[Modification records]

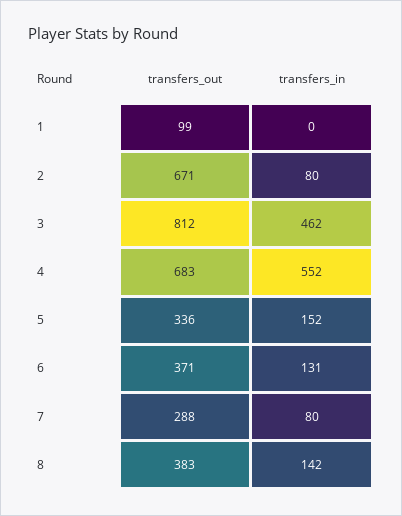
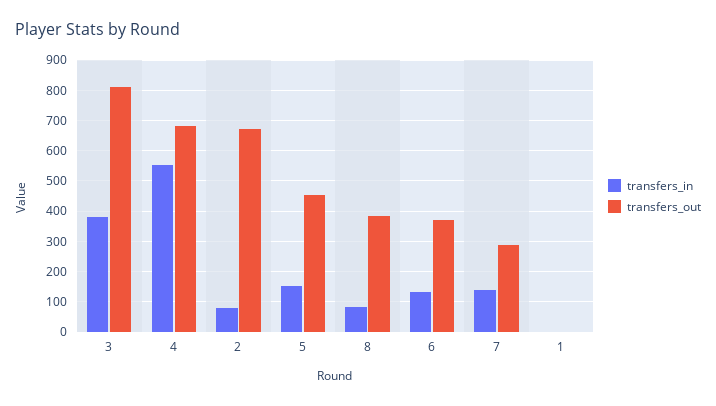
transfers_out, 1: 99 -> 0
transfers_in, 3: 462 -> 380
transfers_out, 5: 336 -> 460
transfers_in, 7: 80 -> 140
transfers_in, 8: 142 -> 80

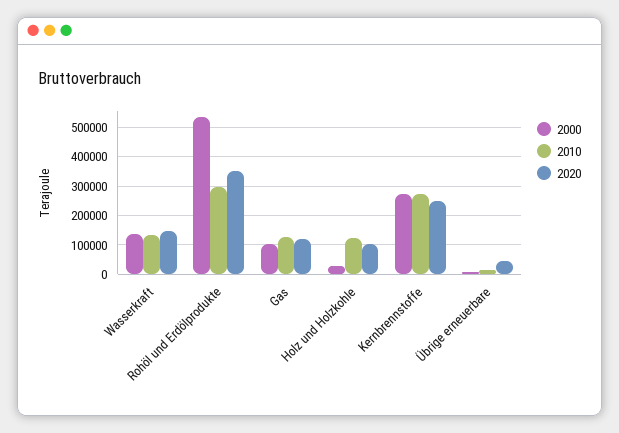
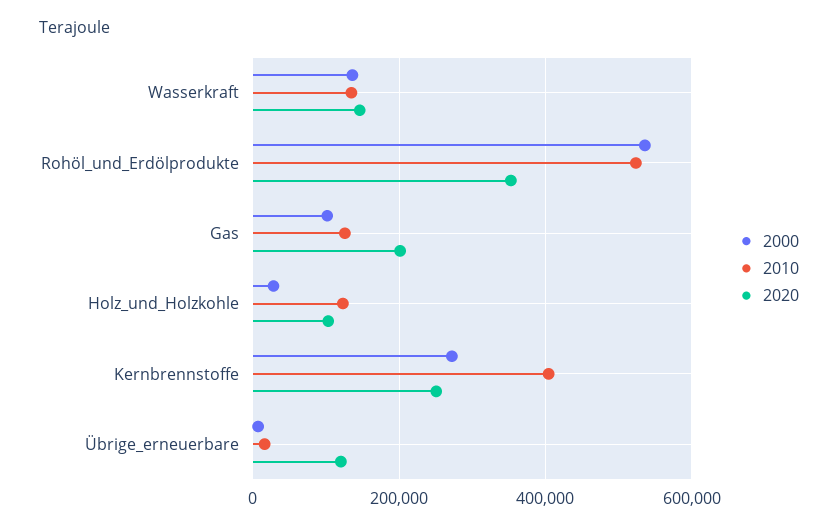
2010, Rohöl und Erdölprodukte: 300000 -> 520000
2020, Gas: 125000 -> 200000
2010, Kernbrennstoffe: 275000 -> 400000
2020, Übrige erneuerbare: 50000 -> 120000

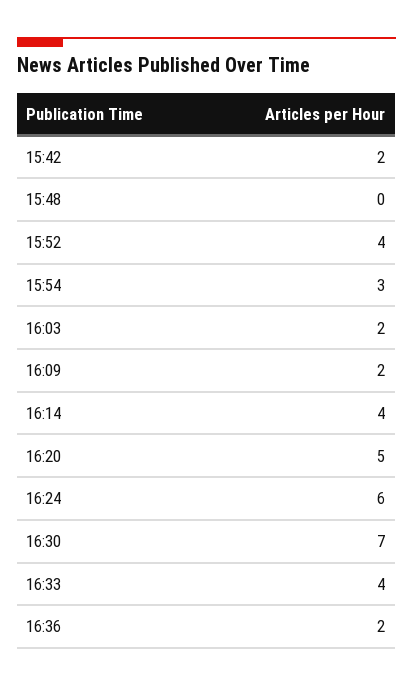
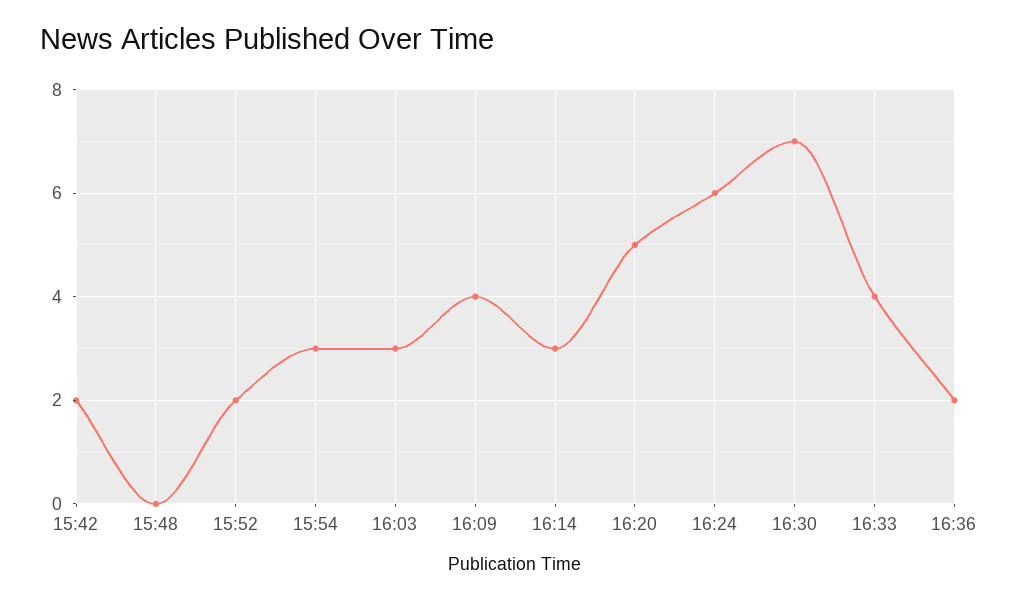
15:52: 4 -> 2
16:03: 2 -> 3
16:09: 2 -> 4
16:14: 4 -> 3

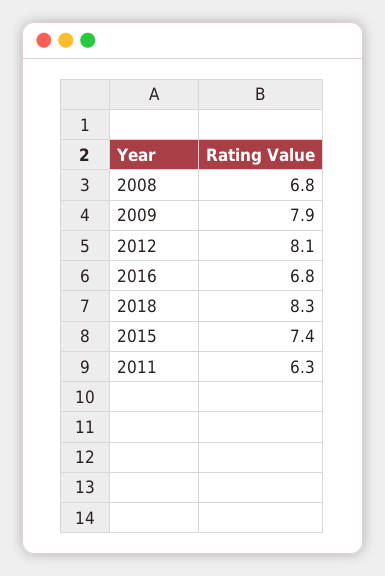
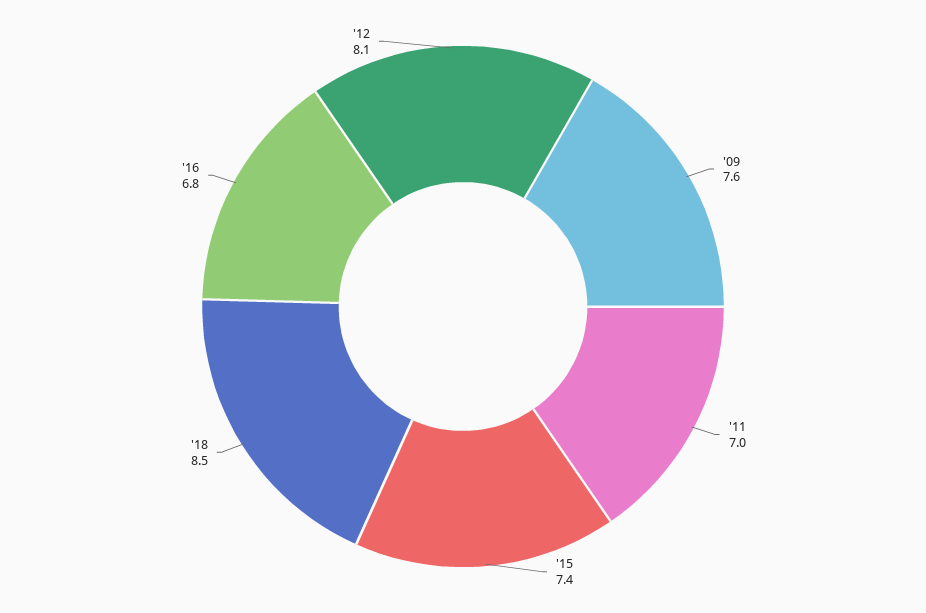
2008: 6.8 -> none
2009: 7.9 -> 7.6
2018: 8.3 -> 8.5
2011: 6.3 -> 7

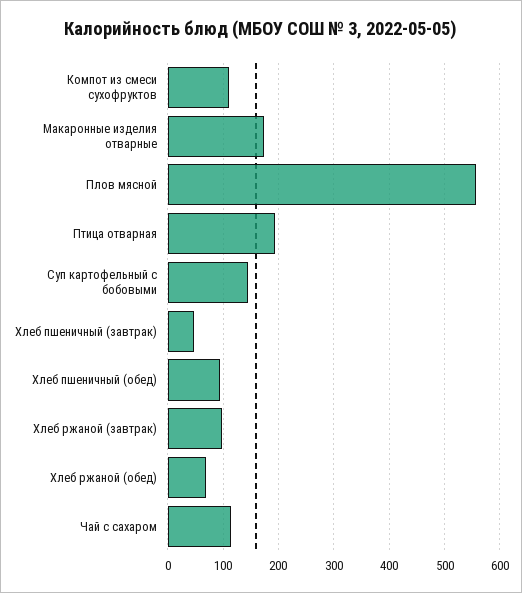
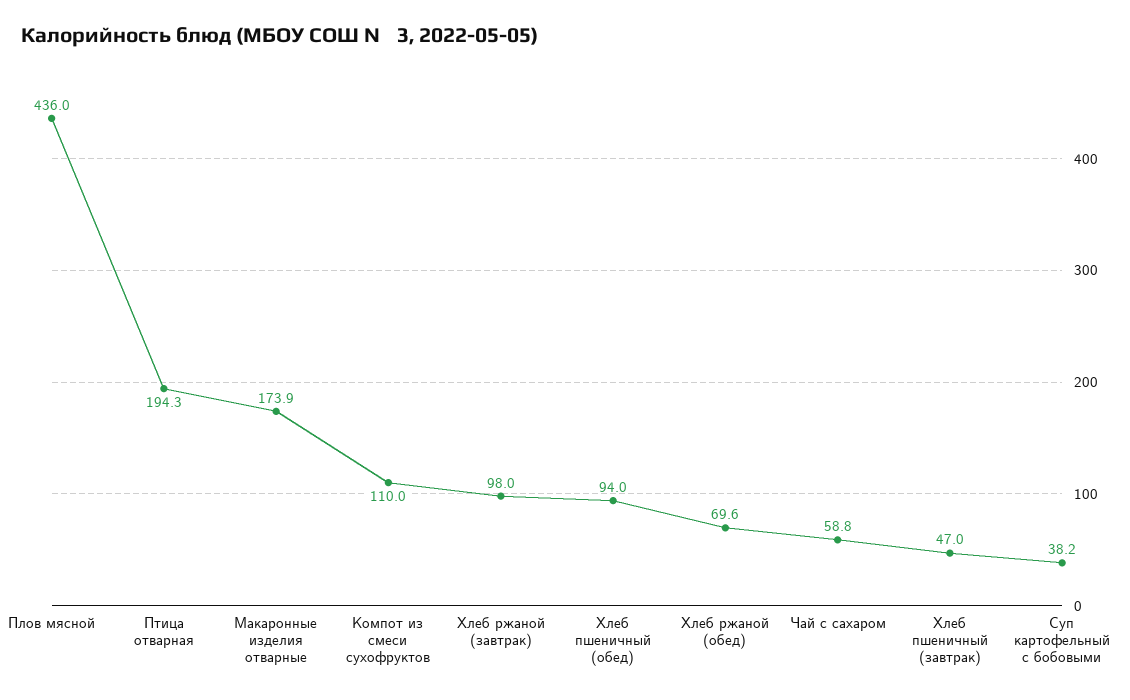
Плов мясной: 560 -> 436
Суп картофельный с бобовыми: 140 -> 38.2
Чай с сахаром: 120 -> 58.8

§ **What to do**
Repeat all entries exactly, pictures excluded.

§ **Written answer**
transfers_out, 1: 99 -> 0
transfers_in, 3: 462 -> 380
transfers_out, 5: 336 -> 460
transfers_in, 7: 80 -> 140
transfers_in, 8: 142 -> 80

2010, Rohöl und Erdölprodukte: 300000 -> 520000
2020, Gas: 125000 -> 200000
2010, Kernbrennstoffe: 275000 -> 400000
2020, Übrige erneuerbare: 50000 -> 120000

15:52: 4 -> 2
16:03: 2 -> 3
16:09: 2 -> 4
16:14: 4 -> 3

2008: 6.8 -> none
2009: 7.9 -> 7.6
2018: 8.3 -> 8.5
2011: 6.3 -> 7

Плов мясной: 560 -> 436
Суп картофельный с бобовыми: 140 -> 38.2
Чай с сахаром: 120 -> 58.8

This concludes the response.